* **THE DATA**:
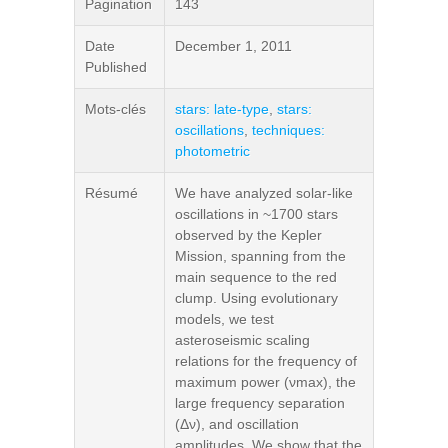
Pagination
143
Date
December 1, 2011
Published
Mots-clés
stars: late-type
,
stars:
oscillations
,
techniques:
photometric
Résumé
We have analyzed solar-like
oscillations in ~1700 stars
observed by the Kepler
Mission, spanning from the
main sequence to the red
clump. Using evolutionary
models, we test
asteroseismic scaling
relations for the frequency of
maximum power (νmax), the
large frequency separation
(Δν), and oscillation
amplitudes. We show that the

* **AIM OF THE TASK**:
All that is needed is an exact copy of the entries above, minus the pictures.

* **OUTPUT**:
Pagination
143
Date
December 1, 2011
Published
Mots-clés
stars: late-type
,
stars:
oscillations
,
techniques:
photometric
Résumé
We have analyzed solar-like
oscillations in ~1700 stars
observed by the Kepler
Mission, spanning from the
main sequence to the red
clump. Using evolutionary
models, we test
asteroseismic scaling
relations for the frequency of
maximum power (νmax), the
large frequency separation
(Δν), and oscillation
amplitudes. We show that the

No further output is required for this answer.